Preta, Preta, Pretinha

A cantora de 50 anos morreu neste domingo em Nova York.

Publicado em 21/07/2025 às 7:49


				
					Preta, Preta, Pretinha
Foto/Reprodução.

Reflita todos os dias sobre a inevitabilidade da morte. Gilberto Gil ouviu de Walter Smetak, músico e professor suíço que viveu na Bahia. E eu ouvi várias vezes de Gil. A primeira, numa conversa sobre um amigo querido que perdêramos.

Os pais não foram feitos para enterrar os filhos. Também aprendi com Gilberto Gil. Em 1990, quando ele perdeu Pedro, o primeiro filho do casamento com Sandra Gadelha. Pedro tinha 19 anos e morreu em consequência de um acidente de carro.

A morte faz parte da vida. Está na letra de um samba pouco lembrado que Gilberto Gil compôs na década de 1970 e foi gravado por Simone no álbum Cigarra.

Não tenho medo da morte, mas de morrer, sim. Diz a letra dessa canção dolorosamente verdadeira que Gil canta com a voz grave, acompanhado por uma batida no violão.

Lembrei dessas coisas quando soube da morte de Preta Gil, nesse domingo, 20 de julho de 2025, em Nova York. A morte - sem obsessões, penso nela todos os dias, como aprendi com Gil. A morte - o fato é que a gente nunca está preparado para ela.
---
Seu objetivo →
Segundo o trecho sobre a morte de Preta Gil, com que idade morreu Pedro, filho de Gilberto Gil e Sandra Gadelha? A listagem não tem nenhum papel nesta tarefa.

Imagens das páginas e texto extraído:
---
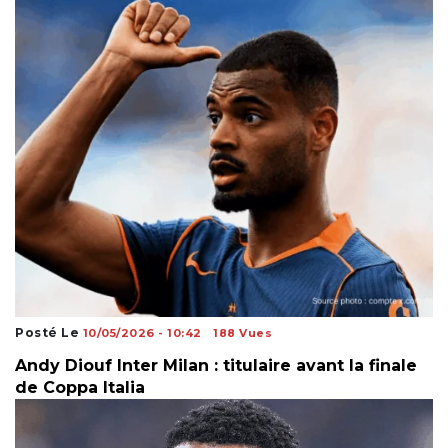
Posté Le
10/05/2026 - 10:42
188 Vues
Andy Diouf Inter Milan : titulaire avant la finale
de Coppa Italia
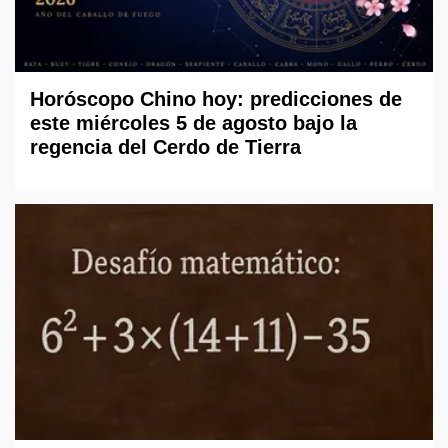
Horóscopo Chino hoy: predicciones de
este miércoles 5 de agosto bajo la
regencia del Cerdo de Tierra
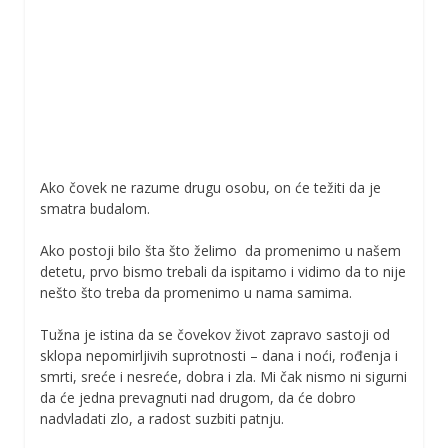
Ako čovek ne razume drugu osobu, on će težiti da je
smatra budalom.
Ako postoji bilo šta što želimo da promenimo u našem
detetu, prvo bismo trebali da ispitamo i vidimo da to nije
nešto što treba da promenimo u nama samima.
Tužna je istina da se čovekov život zapravo sastoji od
sklopa nepomirljivih suprotnosti – dana i noći, rođenja i
smrti, sreće i nesreće, dobra i zla. Mi čak nismo ni sigurni
da će jedna prevagnuti nad drugom, da će dobro
nadvladati zlo, a radost suzbiti patnju.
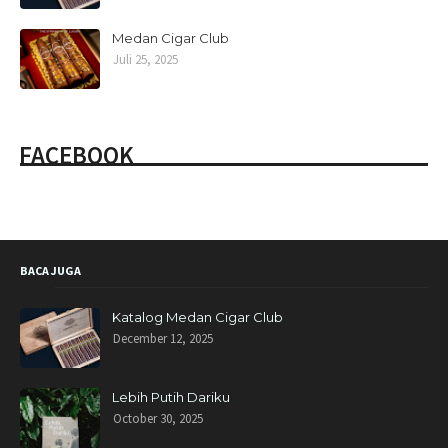
Medan Cigar Club
Juli 25, 2025
FACEBOOK
BACA JUGA
Katalog Medan Cigar Club
December 12, 2025
Lebih Putih Dariku
October 30, 2025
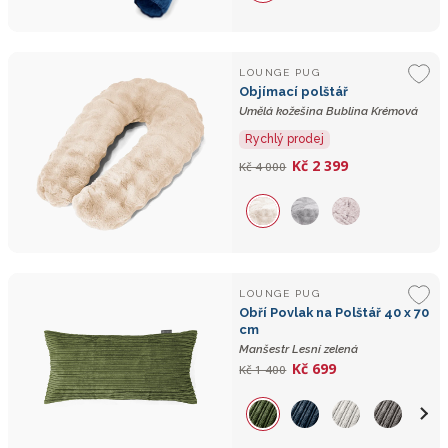
LOUNGE PUG
Objímací polštář
Umělá kožešina Bublina Krémová
Rychlý prodej
Kč 2 399
Kč 4 000
LOUNGE PUG
Obří Povlak na Polštář 40 x 70
cm
Manšestr Lesní zelená
Kč 699
Kč 1 400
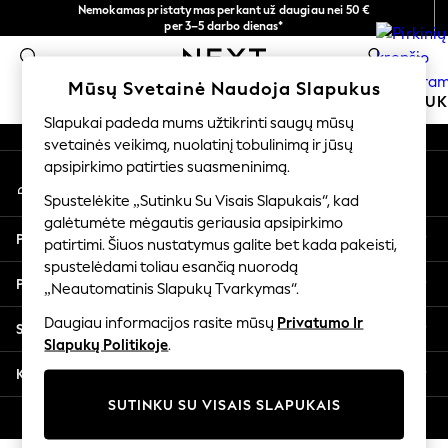
Nemokamas pristatymas perkant už daugiau nei 50 €
An error occurred on client
per 3–5 darbo dienas*
Dabar galite apsipirkti lietuvių kalba!
0
Mūsų socialiniai tinklai
Mūsų Svetainė Naudoja Slapukus
MOKYKLINĖ APRANGA
MERGAITĖMS
BERNIU
Slapukai padeda mums užtikrinti saugų mūsų
svetainės veikimą, nuolatinį tobulinimą ir jūsų
SCHOOLWEAR
apsipirkimo patirties suasmeninimą.
Mano paskyra
All Boys Schoolwear
Prisijunkite prie savo paskyros
Shoes
Spustelėkite „Sutinku Su Visais Slapukais“, kad
galėtumėte mėgautis geriausia apsipirkimo
Trousers
Pagalba
patirtimi. Šiuos nustatymus galite bet kada pakeisti,
Shorts
spustelėdami toliau esančią nuorodą
Shirts
Privatumas ir teisinė informacija
„Neautomatinis Slapukų Tvarkymas“.
Polo Shirts
Sweatshirts & Jumpers
Daugiau informacijos rasite mūsų
Privatumo Ir
Skyriai
Coats & Jackets
Slapukų Politikoje
.
Underwear
Kitos paslaugos
Socks
SUTINKU SU VISAIS SLAPUKAIS
Multipacks
© 2026 „Next Germany GmbH“. Visos teisės saugomos.
All Boys Sport & Swimwear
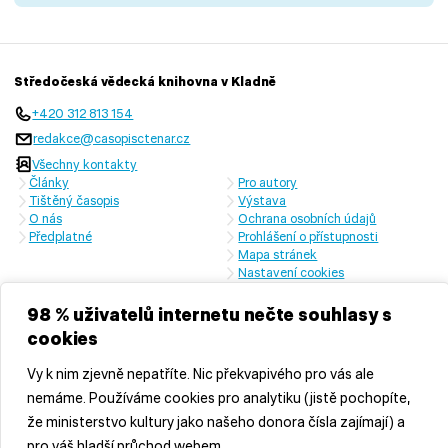
Středočeská vědecká knihovna v Kladně
+420 312 813 154
redakce@casopisctenar.cz
Všechny kontakty
Články
Pro autory
Tištěný časopis
Výstava
O nás
Ochrana osobních údajů
Předplatné
Prohlášení o přístupnosti
Mapa stránek
Nastavení cookies
Časopis vychází s laskavou finanční podporou Ministerstva kultury
České republiky a Středočeského kraje
98 % uživatelů internetu nečte souhlasy s
cookies
Vy k nim zjevně nepatříte. Nic překvapivého pro vás ale
nemáme. Používáme cookies pro analytiku (jistě pochopíte,
že ministerstvo kultury jako našeho donora čísla zajímají) a
pro váš hladší průchod webem.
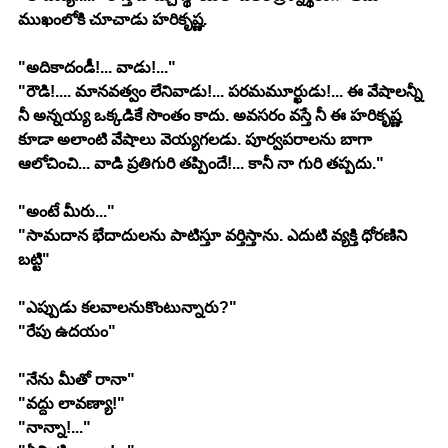
ముఖంలోకి చూచాడు హరికృష్ణ.
"అదికాదండీ!... వాడు!..."
"రౌడి!.... మానవత్వం లేనివాడు!... పరమమూర్ఖుడు!... ఈ వేషాలన్నీ 
నీ అన్నయ్య ఒక్కడికే సొంతం కాదు. అవసరం వస్తే నీ ఈ హరికృష్ణ 
కూడా అలాంటి వేషాలు వెయ్యగలడు. పూర్వపరాలను బాగా 
ఆలోచించి... వాడి ప్రతిగురి తప్పిందే!... కానీ నా గురి తప్పదు."
"అంటే మీరు..."
"సామదాన భేదాదులను పాటిస్తూ వర్తిస్తాను. ఎదుటి వ్యక్తి ధోరణిని 
బట్టి"
"ఎప్పుడు కలవాలనుకొంటున్నారు?"
"రేపు ఉదయం"
"నేను మీతో రానా"
"వద్దు లావణ్యా!"
"నాన్నా!..."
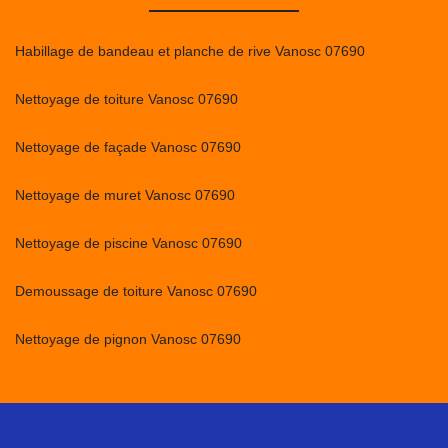
Habillage de bandeau et planche de rive Vanosc 07690
Nettoyage de toiture Vanosc 07690
Nettoyage de façade Vanosc 07690
Nettoyage de muret Vanosc 07690
Nettoyage de piscine Vanosc 07690
Demoussage de toiture Vanosc 07690
Nettoyage de pignon Vanosc 07690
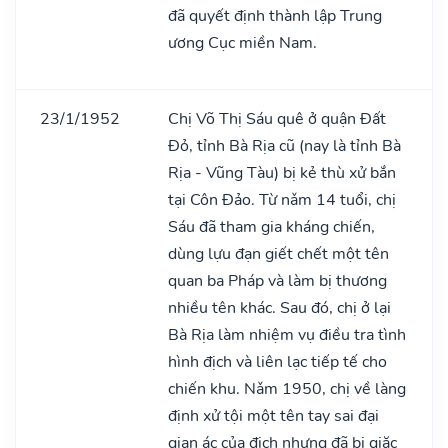
đã quyết định thành lập Trung
ương Cục miền Nam.
23/1/1952
Chị Võ Thị Sáu quê ở quận Đất
Đỏ, tỉnh Bà Rịa cũ (nay là tỉnh Bà
Rịa - Vũng Tàu) bị kẻ thù xử bắn
tại Côn Đảo. Từ nǎm 14 tuổi, chị
Sáu đã tham gia kháng chiến,
dùng lựu đạn giết chết một tên
quan ba Pháp và làm bị thương
nhiều tên khác. Sau đó, chị ở lại
Bà Rịa làm nhiệm vụ điều tra tình
hình địch và liên lạc tiếp tế cho
chiến khu. Nǎm 1950, chị về làng
định xử tội một tên tay sai đại
gian ác của địch nhưng đã bị giặc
---
Resultado da tarefa →
Pedro tinha 19 anos.